Almost all had some feature of placing orders through their site, an app, or a third-party delivery site.

Interviews & Contextual Inquiry

We documented and observed in context users' behaviors and pain points as they navigated through the website and talked their process. Afterwards, we conducted more structured short interviews with the same users to have them share how they felt about the entire experience.

Not only were the feedback about the website's structure, but a lot pertained to the website's entire interface not being functional due to technical problems.


— “The concept behind the website was cool but by the end, I feel it wasted my time and wasn’t worth it.” (Participant #3)
— “I wish they changed the menu format.” (Participant #6)
— "Sometimes I'd like to order my food ahead online when I don't have time to sit down and eat." (Participant #2)
— "It's too bad they don't have a delivery option given it's a place that's so well known around here." (Participant #4)


BEHAVIORS: frustration, refreshing the page, multiple clicks
— "Um, I can't even get past this black screen." (Participant #4)
— "What I want rarely shows up even after selecting it several times." (Participant #5)
— “That was frustrating.

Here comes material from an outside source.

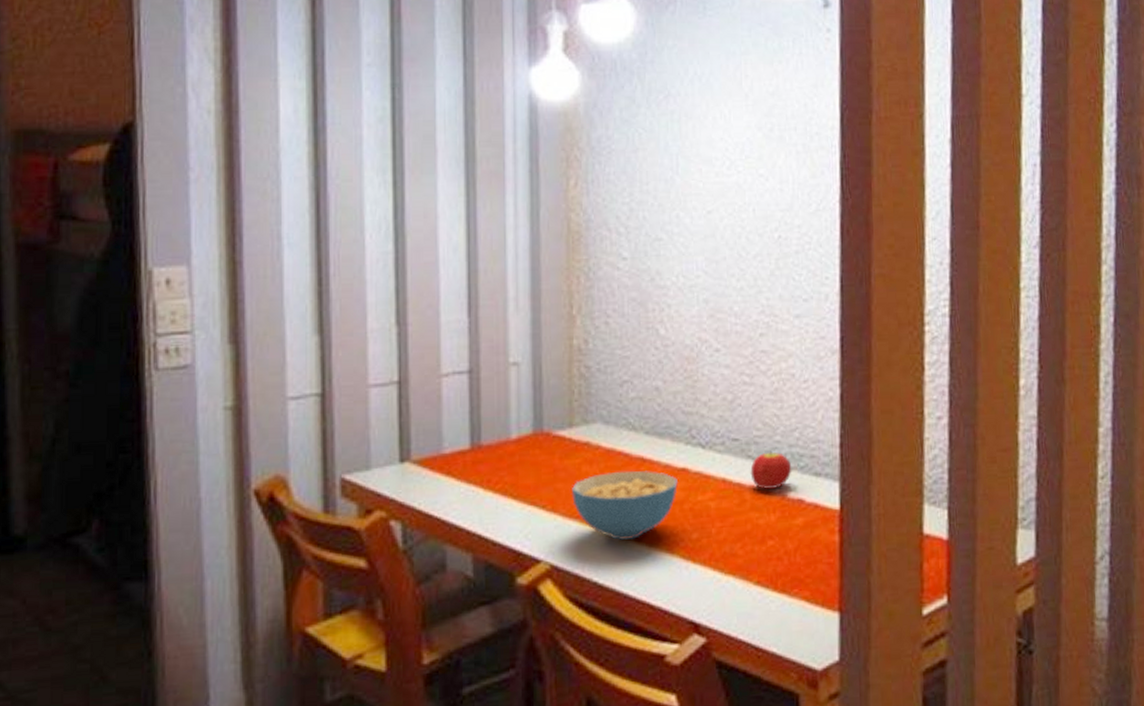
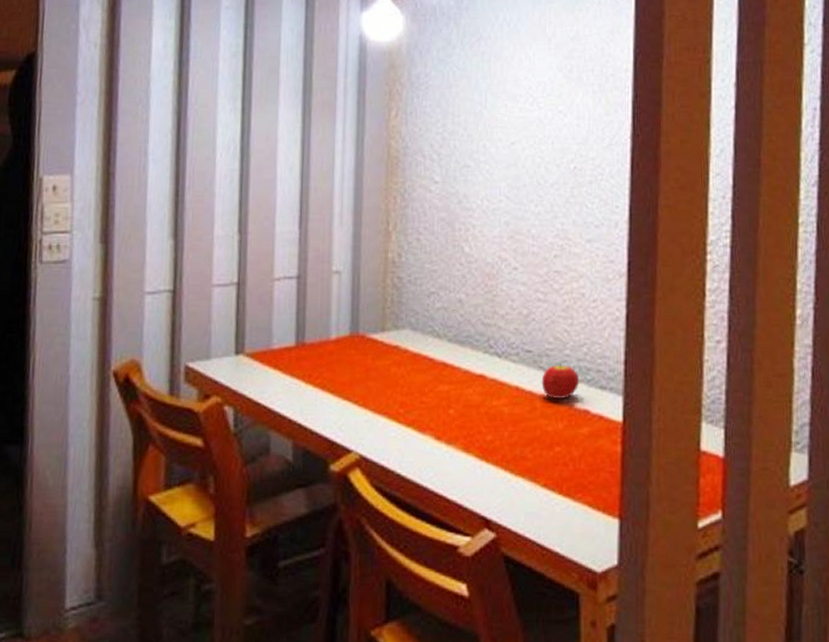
cereal bowl: present [571,471,678,540] -> none [380,374,475,437]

Who still uses Flash these days on websites?” (Participant #1)

User Journey

Beam me up


User Persona


From the research, most users responded that the first thing they look for in a restaurant's website is the restaurant's menu and its hours of operation, and on occasion, its address.

To properly structure the website's content, we had to first consider how users look for information and structure the content in a way that best aligns with their preferences. After evaluating the website's information architecture, the original navigation schema of the website consisted of 7 tabs. After the process of card-sorting and visualizing the pages with sitemaps, the new navigation was condensed into 5 tabs.

Impact-Effort Matrix

There were many features to consider but after some deliberations and feedback, only a few provided the greatest and immediate benefits for the customers and the restaurant. What was really needed was a refined menu with customization options, time selection for pickup/delivery, and confirmation for pickup.


Pain Points


1. Design is outdated with lack of device compatibility.
2. Menu is not intuitive and does not offer online ordering.
3. Site has broken links & errors.


1. Modern design with updates on site navigation & compatibility.
2. Online ordering with options for take-out or food delivery.
3. Engage users with content.


Ordering breakfast

Gary is on his nightly shift sitting at his desk and is hungry with a huge craving for breakfast. He wants to order his go-to favorite comfort food, country fried steak with eggs, and have it ready for him to pick up once he gets his lunch break from work. As he goes through the menu to place his order, he's prompted for his food preferences, choice of payment, and estimated time his meal will be picked up.